- _Task to carry out_: Given the records below, pull every line with the word "others" into the answer.

== Material provided ==

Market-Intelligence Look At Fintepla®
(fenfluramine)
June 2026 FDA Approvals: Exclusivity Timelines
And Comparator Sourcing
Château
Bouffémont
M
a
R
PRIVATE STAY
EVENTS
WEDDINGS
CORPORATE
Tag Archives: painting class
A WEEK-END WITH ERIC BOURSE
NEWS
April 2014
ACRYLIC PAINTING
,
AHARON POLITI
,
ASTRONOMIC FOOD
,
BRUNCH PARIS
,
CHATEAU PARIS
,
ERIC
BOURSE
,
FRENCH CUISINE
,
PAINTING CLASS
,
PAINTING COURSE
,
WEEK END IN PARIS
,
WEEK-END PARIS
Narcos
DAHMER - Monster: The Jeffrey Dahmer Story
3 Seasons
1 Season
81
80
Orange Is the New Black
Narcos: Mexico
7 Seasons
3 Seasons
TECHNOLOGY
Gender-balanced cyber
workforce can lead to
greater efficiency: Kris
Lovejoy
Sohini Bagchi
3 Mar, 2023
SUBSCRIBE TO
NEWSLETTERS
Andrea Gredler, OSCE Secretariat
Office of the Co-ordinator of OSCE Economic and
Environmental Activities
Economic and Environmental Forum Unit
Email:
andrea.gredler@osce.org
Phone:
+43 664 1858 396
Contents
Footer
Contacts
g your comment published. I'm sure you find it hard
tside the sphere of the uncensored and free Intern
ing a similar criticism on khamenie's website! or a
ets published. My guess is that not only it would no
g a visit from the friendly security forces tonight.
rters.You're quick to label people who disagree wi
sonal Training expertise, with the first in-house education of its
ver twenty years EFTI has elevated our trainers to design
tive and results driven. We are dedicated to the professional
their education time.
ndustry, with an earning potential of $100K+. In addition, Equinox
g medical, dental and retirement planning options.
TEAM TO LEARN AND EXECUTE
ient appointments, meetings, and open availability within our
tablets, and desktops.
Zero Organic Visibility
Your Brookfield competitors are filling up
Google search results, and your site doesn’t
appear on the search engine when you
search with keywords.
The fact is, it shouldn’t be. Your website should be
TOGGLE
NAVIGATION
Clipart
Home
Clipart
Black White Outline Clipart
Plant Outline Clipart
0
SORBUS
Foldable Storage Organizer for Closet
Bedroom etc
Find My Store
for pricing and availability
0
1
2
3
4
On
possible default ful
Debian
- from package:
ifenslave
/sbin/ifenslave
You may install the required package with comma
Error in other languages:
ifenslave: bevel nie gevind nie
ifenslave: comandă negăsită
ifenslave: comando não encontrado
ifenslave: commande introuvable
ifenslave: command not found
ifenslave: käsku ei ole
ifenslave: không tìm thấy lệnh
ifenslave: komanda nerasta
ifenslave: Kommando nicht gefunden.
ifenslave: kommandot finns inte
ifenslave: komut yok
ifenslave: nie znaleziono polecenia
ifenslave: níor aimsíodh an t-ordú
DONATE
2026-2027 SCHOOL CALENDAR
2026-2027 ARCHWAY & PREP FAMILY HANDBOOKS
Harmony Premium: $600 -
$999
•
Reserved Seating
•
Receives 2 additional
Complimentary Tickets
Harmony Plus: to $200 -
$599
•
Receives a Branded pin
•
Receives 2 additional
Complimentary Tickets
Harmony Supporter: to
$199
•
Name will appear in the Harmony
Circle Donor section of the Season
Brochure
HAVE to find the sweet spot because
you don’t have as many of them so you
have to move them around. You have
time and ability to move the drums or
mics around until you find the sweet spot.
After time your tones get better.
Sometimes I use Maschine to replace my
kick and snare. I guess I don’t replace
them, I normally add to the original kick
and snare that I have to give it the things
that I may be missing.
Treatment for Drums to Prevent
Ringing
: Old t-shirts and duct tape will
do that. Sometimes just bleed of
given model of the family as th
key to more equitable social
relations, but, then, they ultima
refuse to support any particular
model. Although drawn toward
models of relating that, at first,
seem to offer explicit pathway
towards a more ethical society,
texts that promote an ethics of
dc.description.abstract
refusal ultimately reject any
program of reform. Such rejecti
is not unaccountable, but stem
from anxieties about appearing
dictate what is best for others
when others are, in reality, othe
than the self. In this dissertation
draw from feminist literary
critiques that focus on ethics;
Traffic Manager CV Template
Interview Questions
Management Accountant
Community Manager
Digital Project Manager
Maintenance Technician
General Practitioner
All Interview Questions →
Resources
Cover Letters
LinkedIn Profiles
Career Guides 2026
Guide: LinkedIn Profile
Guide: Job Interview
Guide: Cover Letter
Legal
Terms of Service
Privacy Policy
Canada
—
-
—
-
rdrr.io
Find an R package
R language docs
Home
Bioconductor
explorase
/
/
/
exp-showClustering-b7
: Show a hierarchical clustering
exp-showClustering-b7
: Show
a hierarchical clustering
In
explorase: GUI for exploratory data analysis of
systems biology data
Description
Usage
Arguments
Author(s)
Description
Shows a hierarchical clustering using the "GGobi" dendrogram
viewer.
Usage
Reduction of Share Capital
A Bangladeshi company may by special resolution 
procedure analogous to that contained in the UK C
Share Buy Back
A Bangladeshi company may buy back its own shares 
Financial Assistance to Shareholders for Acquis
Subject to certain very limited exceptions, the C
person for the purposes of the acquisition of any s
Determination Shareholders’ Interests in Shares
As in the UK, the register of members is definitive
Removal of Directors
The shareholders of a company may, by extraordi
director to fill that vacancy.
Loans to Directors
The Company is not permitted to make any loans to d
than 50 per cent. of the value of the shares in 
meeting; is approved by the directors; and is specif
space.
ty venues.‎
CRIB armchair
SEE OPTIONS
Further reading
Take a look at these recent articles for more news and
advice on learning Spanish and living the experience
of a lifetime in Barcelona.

===

- _Answer to this problem_:
dictate what is best for others
when others are, in reality, othe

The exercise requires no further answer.